The Good Soldiers by Finkel David

The Good Soldiers by Finkel David

Author:Finkel, David [Finkel, David]
Language: eng
Format: epub, mobi
Publisher: Atlantic Books
Published: 2011-02-18T18:30:00+00:00


Inside:

A soldier was howling. He’d been the driver. Part of the EFP had gone under the Humvee and sent shrapnel up through the floorboards, breaking the bones in one of his feet and slicing off the heel of the other. As Kauzlarich made his way through the aid station, Brent Cummings, who’d also come, went to the soldier, took hold of his hand, and told him he would be all right. “How’s Reeves?” the soldier said, and when Cummings didn’t answer, he asked again. “Tell me how he’s doing.”

“Just worry about yourself right now,” Cummings said.

Joshua Reeves, a twenty-six-year-old specialist, was the one at the end of the blood trail, and he was who Kauzlarich went to. He’d been in the right front seat when the EFP exploded, much of which had gone through his door. He had arrived at the aid station unconscious and without a pulse, and doctors were just beginning to work on him. He wasn’t breathing, his eyes weren’t moving, his left foot was gone, his back side was ripped open, his face had turned gray, his stomach was filling with blood, and he was naked, with the exception of one bloodied sock—and as if all that weren’t enough with which to consider Joshua Reeves in these failing moments of his life, now came word from some of the soldiers gathered in the lobby that he’d begun this day with a message from his wife that she had just given birth to their first child.

“Jesus,” Kauzlarich said upon hearing this, his eyes filling with tears as he watched another soldier dying in front of him.

“Let me know when it’s three minutes,” the doctor overseeing everything that was going on called out loudly, so her voice could be heard over the rumble of some machinery. The room smelled dizzily of blood and ammonia. There must have been ten people around Reeves. Someone was holding an oxygen mask over his face. Someone was stabbing him with a dose of Adrenalin called epinephrine. Someone, maybe a medic, was pushing up and down on his chest so violently it seemed every one of his ribs must be breaking. “You need to go harder and faster,” the doctor in charge told him. The medic began pushing so hard that pieces of Reeves’s shredded leg began dropping to the floor, and Kauzlarich continued to watch in silence, as did Cummings and Michael McCoy and the chaplain, all of them in a row.

“It’s been two minutes,” someone called out.

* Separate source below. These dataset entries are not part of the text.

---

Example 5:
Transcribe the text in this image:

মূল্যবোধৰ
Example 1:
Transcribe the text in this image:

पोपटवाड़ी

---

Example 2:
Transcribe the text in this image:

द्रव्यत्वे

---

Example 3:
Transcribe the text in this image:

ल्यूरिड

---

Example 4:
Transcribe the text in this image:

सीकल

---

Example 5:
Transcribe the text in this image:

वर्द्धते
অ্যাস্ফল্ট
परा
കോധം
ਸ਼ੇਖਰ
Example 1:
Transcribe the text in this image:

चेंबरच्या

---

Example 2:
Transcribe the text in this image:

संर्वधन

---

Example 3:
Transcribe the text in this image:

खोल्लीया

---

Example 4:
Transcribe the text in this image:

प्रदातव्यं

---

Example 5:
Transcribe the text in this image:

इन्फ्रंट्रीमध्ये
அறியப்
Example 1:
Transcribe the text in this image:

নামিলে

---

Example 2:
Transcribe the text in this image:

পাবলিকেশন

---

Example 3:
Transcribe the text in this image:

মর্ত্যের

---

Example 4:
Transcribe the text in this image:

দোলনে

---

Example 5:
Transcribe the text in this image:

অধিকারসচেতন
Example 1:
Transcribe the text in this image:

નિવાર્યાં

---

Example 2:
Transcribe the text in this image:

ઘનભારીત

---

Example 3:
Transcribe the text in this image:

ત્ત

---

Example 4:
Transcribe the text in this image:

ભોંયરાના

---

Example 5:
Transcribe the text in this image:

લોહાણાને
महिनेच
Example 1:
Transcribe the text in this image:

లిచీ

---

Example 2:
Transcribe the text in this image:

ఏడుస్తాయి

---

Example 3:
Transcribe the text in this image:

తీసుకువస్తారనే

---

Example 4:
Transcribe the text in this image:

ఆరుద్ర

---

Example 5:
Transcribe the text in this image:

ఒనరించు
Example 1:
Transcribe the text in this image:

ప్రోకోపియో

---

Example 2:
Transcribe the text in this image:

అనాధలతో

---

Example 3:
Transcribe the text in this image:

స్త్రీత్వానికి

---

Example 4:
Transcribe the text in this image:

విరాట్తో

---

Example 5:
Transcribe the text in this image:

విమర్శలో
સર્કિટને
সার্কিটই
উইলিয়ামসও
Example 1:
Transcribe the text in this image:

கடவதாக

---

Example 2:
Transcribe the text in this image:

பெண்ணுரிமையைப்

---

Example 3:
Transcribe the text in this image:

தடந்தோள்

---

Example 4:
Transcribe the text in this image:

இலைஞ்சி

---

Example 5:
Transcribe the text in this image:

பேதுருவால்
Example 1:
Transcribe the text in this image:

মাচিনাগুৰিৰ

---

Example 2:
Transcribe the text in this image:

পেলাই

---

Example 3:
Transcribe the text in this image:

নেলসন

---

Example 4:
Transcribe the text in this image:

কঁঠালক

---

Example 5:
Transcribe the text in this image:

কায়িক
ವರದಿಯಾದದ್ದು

“Okay, check for a pulse, please.”

The CPR stopped.

“No pulse.”

The CPR resumed.

More of Reeves dropped to the floor.

In went a second dose of epinephrine.

“Someone feel for a pulse in his neck.”

“Three minutes.”

“Continue CPR, please.”

In went a third dose of epinephrine as someone who was trying to clean up what had been falling accidentally kicked something small and hard, which skidded across the floor until it came to a stop next to McCoy.

“That’s a toe,” he said quietly.

He was fighting back tears now. So was Cummings. So was Kauzla-rich.